Israeli geographer, geologist and researcher

Natan Shalem (נתן שלם; October 10, 1897 - 1959) was an Israeli geographer, geologist and researcher.

== Biography ==
Shalem was born in Thessaloniki to a traditional Jewish family. Growing up, Shalem studied at various Jewish educational institutes.

In 1914 Shalem immigrated to Ottoman Palestine.

During the First World War Shalem began to teach in the moshava Sejera.

In 1919 Shalem went to study geology in Florence where he obtained his doctorate in 1924.

=== Teaching in Jerusalem ===
After getting his doctorate Shalem returned to Palestine and settled in Jerusalem, where he worked as a teacher for geography, chemistry and physics at the Gymnasia Rehavia. Within this framework, Shalem took part in many local nature trips through the years together with his students. Shalem was among the founders of the Land of Israel Wandering Association (אגודת משוטטים ארץ-ישראלית) together with his friend David Benvenisti. Shalem conducted various observations and measurements during the outings and collected samples of local rocks, fossils and plants. Shalem studied mainly the Judean Desert in particular.

=== Academic activity ===
Shalem wrote many scientific papers following his observations, which were collected in two books.

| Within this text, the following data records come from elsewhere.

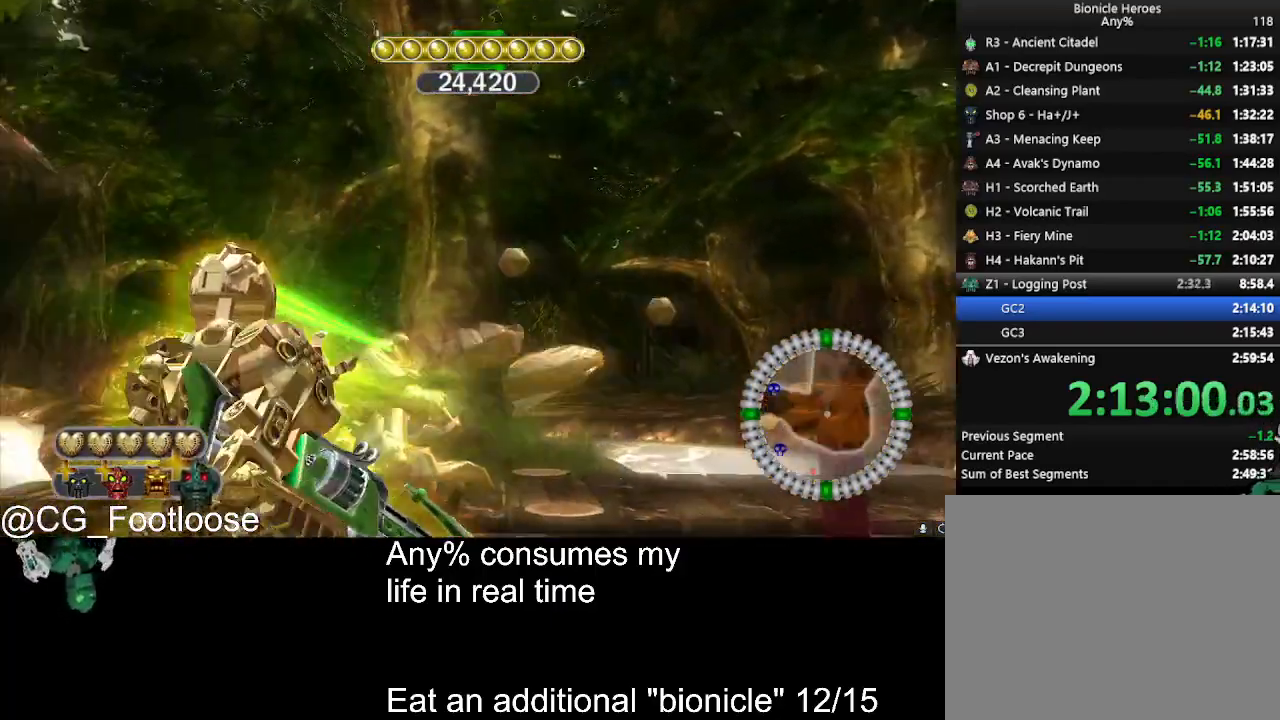
{"keys": ["w"], "mouse": ["left"], "events": [[133, "a", "down"], [266, "w", "down"], [450, "a", "up"], [500, "mouse_left", "down"]]}
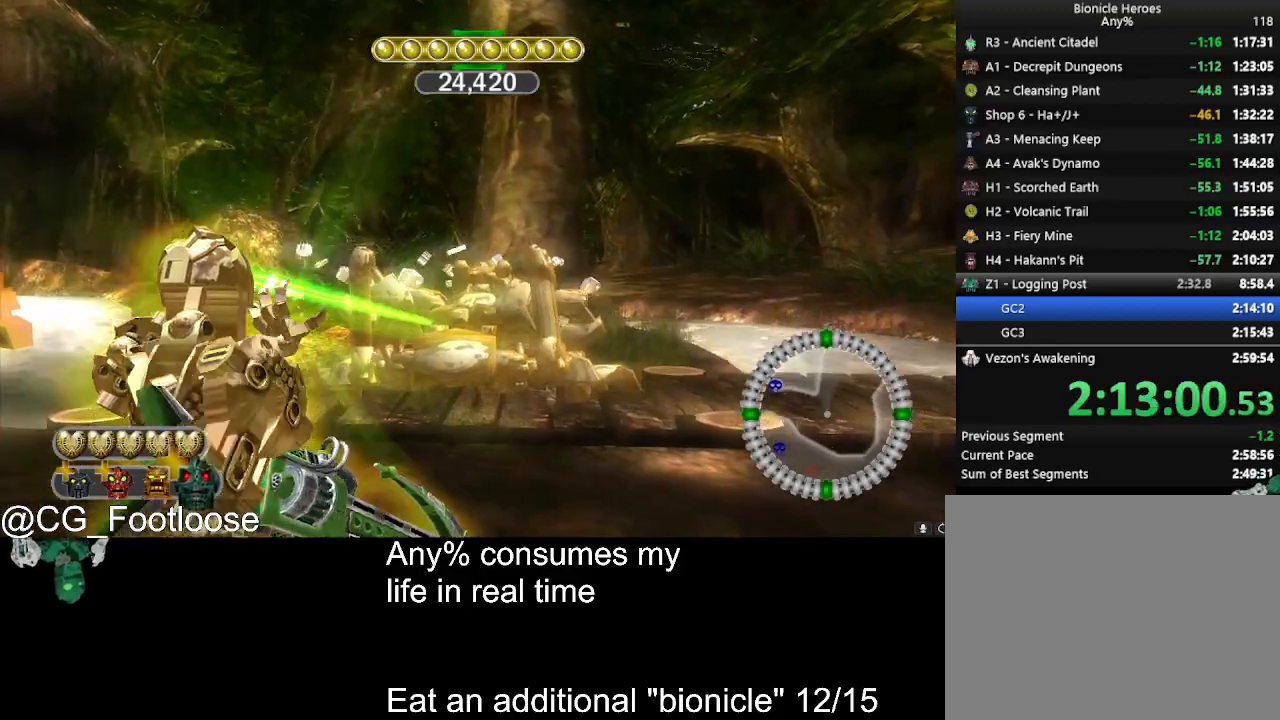
{"keys": [], "mouse": ["left"], "events": [[150, "w", "up"]]}
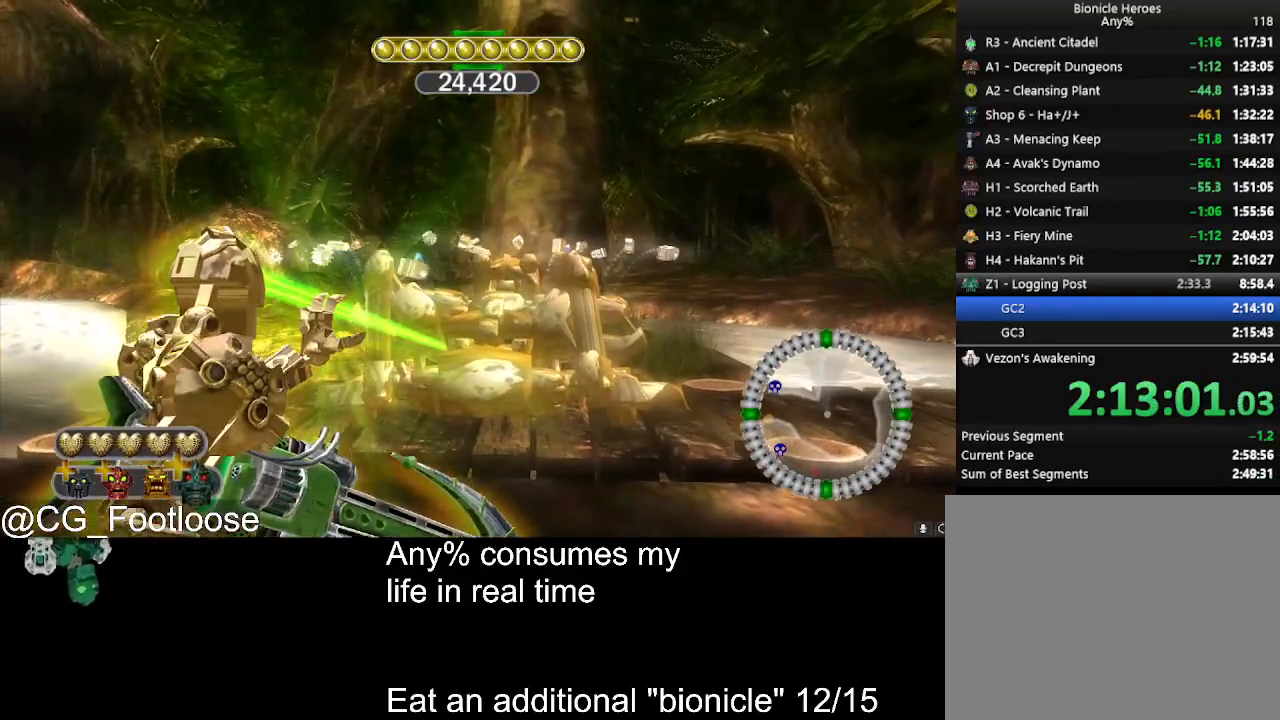
{"keys": [], "mouse": ["left"], "events": []}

Every summer, Shalem travelled to Florence to keep up with the latest discoveries in geology and geography, and he took part in various scientific conferences. During the mid-thirties Shalem took part in a year of advanced training in geography at the University of London.

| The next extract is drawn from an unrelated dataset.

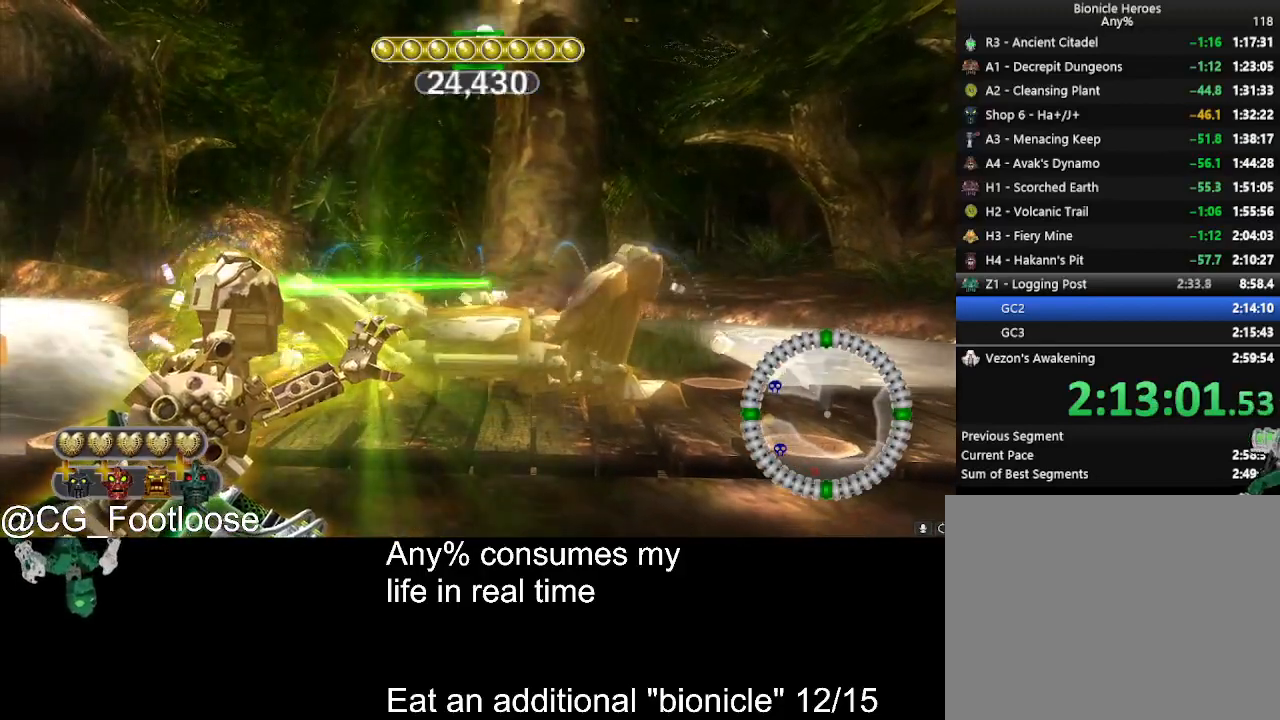
{"keys": [], "mouse": ["left"], "events": []}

In 1953, after the Establishment of the State of Israel, Shalem became a member of staff at the Geological Institute of Israel where he engaged in seismology and established the Geophysical Institute of Israel (המכון הגיאופיזי של מדינת ישראל).

== Commemoration ==
The settlement of Mitzpe Shalem in the Judean Desert was named after him. (The name was suggested by Shalem's former student Rehavam Ze'evi). In addition, various streets in several cities in Israel are named after him.